谢靳言这话一出,坐在高位上的皇帝立刻变了脸,他操起手边的奏折就朝齐王砸过去,“你还好意思说你三弟?管好你自己吧!”
“父皇,您不能如此偏心!”齐王跪直身子,大有一种今天不把谢靳言拉下马,他就绝对不放弃的决心,他梗着脖子红着脸,“那个女人一开始不过就是靖王府上的绣娘,还是一个成过亲生过孩子的寡妇!靖王为何会让那样一个女人在身边当婢女?不过是因为给自己当侍妾名不正言不顺罢了!”

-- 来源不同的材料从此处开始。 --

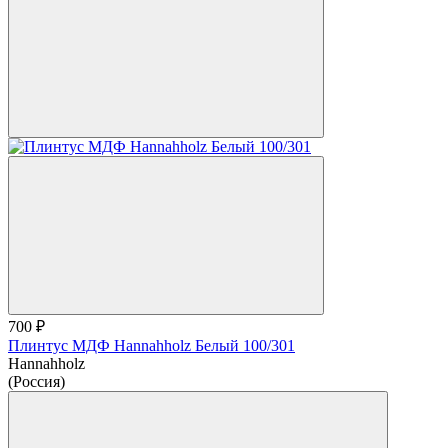
700 ₽
Плинтус МДФ Hannahholz Белый 100/301
Hannahholz
(Россия)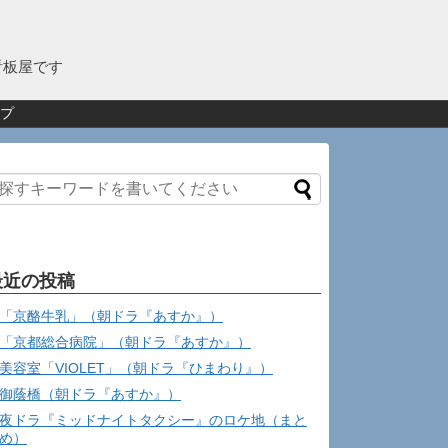
看板屋です
プ
最近の投稿
「京酪牛乳」（朝ドラ『あすか』）
「京都総合病院」（朝ドラ『あすか』）
美容室「VIOLET」（朝ドラ『ひまわり』）
御蔭橋（朝ドラ『あすか』）
夜ドラ『ミッドナイトタクシー』のロケ地（まと
め）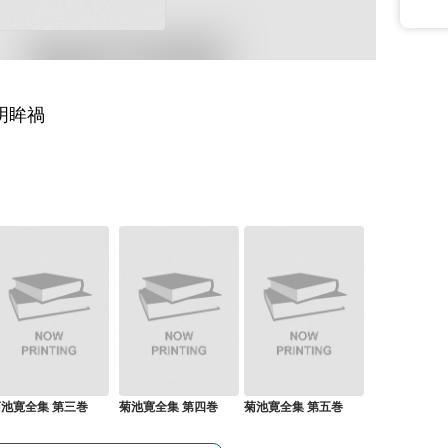
明眸禍
池寛全集 第三巻
菊池寛全集 第四巻
菊池寛全集 第五巻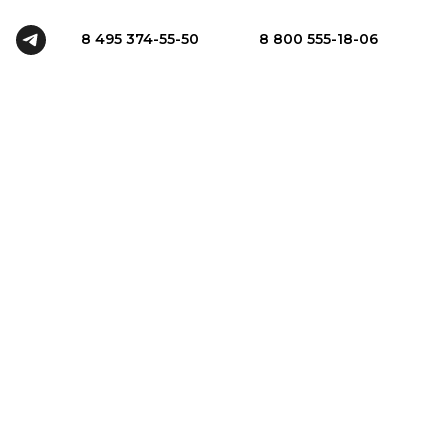
8 495 374-55-50
8 800 555-18-06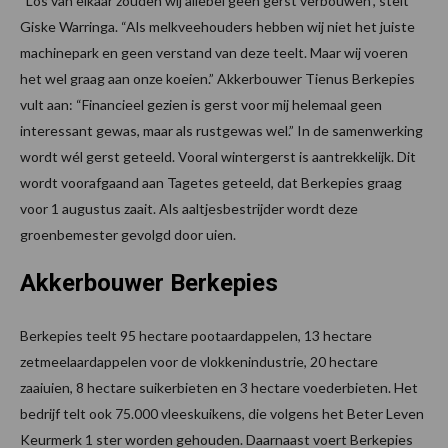
“Los van elkaar zouden wij allebei geen gerst verbouwen”, stelt
Giske Warringa. “Als melkveehouders hebben wij niet het juiste
machinepark en geen verstand van deze teelt. Maar wij voeren
het wel graag aan onze koeien.” Akkerbouwer Tienus Berkepies
vult aan: “Financieel gezien is gerst voor mij helemaal geen
interessant gewas, maar als rustgewas wel.” In de samenwerking
wordt wél gerst geteeld. Vooral wintergerst is aantrekkelijk. Dit
wordt voorafgaand aan Tagetes geteeld, dat Berkepies graag
voor 1 augustus zaait. Als aaltjesbestrijder wordt deze
groenbemester gevolgd door uien.
Akkerbouwer Berkepies
Berkepies teelt 95 hectare pootaardappelen, 13 hectare
zetmeelaardappelen voor de vlokkenindustrie, 20 hectare
zaaiuien, 8 hectare suikerbieten en 3 hectare voederbieten. Het
bedrijf telt ook 75.000 vleeskuikens, die volgens het Beter Leven
Keurmerk 1 ster worden gehouden. Daarnaast voert Berkepies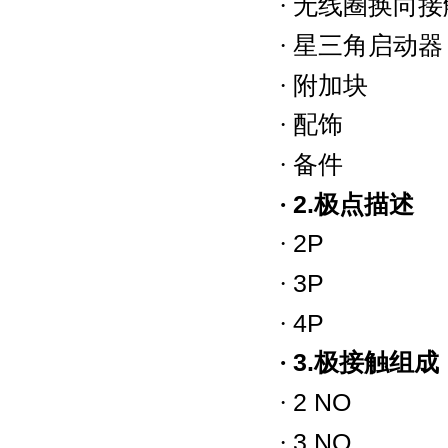
·
无线圈换向接
·
星三角启动器
·
附加块
·
配饰
·
备件
·
2.
极点描述
·
2P
·
3P
·
4P
·
3.
极接触组成
·
2 NO
·
3 NO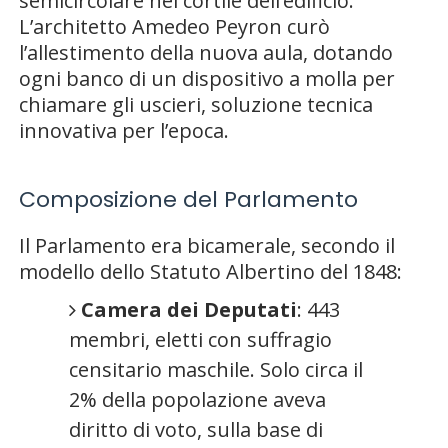
semicircolare nel cortile dell’edificio.
L’architetto
Amedeo Peyron
curò
l’allestimento della nuova aula, dotando
ogni banco di un dispositivo a molla per
chiamare gli uscieri, soluzione tecnica
innovativa per l’epoca.
Composizione del Parlamento
Il Parlamento era bicamerale, secondo il
modello dello Statuto Albertino del 1848:
Camera dei Deputati
: 443
membri, eletti con suffragio
censitario maschile. Solo circa il
2% della popolazione aveva
diritto di voto, sulla base di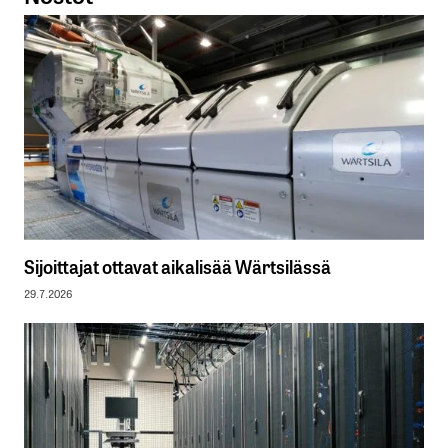
Sijoittajat ottavat aikalisää Wärtsilässä
29.7.2026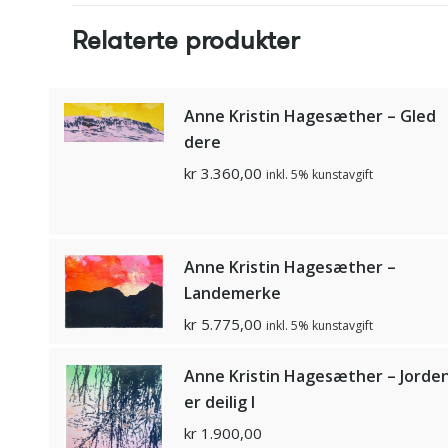
Relaterte produkter
Anne Kristin Hagesæther – Gled
dere
kr
3.360,00
inkl. 5% kunstavgift
Anne Kristin Hagesæther –
Landemerke
kr
5.775,00
inkl. 5% kunstavgift
Anne Kristin Hagesæther – Jorde
er deilig I
kr
1.900,00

皇帝的眉头微微皱起,看谢靳言的目光多了一层审视,朝中众臣也开始附和齐王的话。
为首的谢霁元站在一旁听着旁人的言论,有些担忧地看向谢靳言,然后他愣住了...
只见跪在地上的谢靳言半点没有心虚之色,甚至还嘲弄地笑了笑,他偏头看向齐王,声音嘲讽,“如此说来,二皇兄府上是没有成过亲生过孩子的仆从了。”
说罢他朝皇帝拱手,“那儿臣还真没有二皇兄会享受,就连身边伺候人的奴婢都要妙龄未婚的小姑娘。”
齐王脸色一变,立刻就要反驳,“你少在这里顾左右而言他,我在说你和那个婢女的关系,如果你和那个婢女真的没什么,又怎么会在她被用刑之后,那么着急?”
“她身为本王的贴身侍女,若在被人冤枉陷害的时候,本王都不能将她护住,那以后谁还敢在本王身边做事?”谢靳言冷笑,“臣弟不比二皇兄家大业大,无法用金钱收买人心,便只能待人真诚了。”
“本王什么时候...”
“够了!”皇帝厉声喝止齐王,“朕看你就是闲得慌了!”
齐王委屈,“父皇...”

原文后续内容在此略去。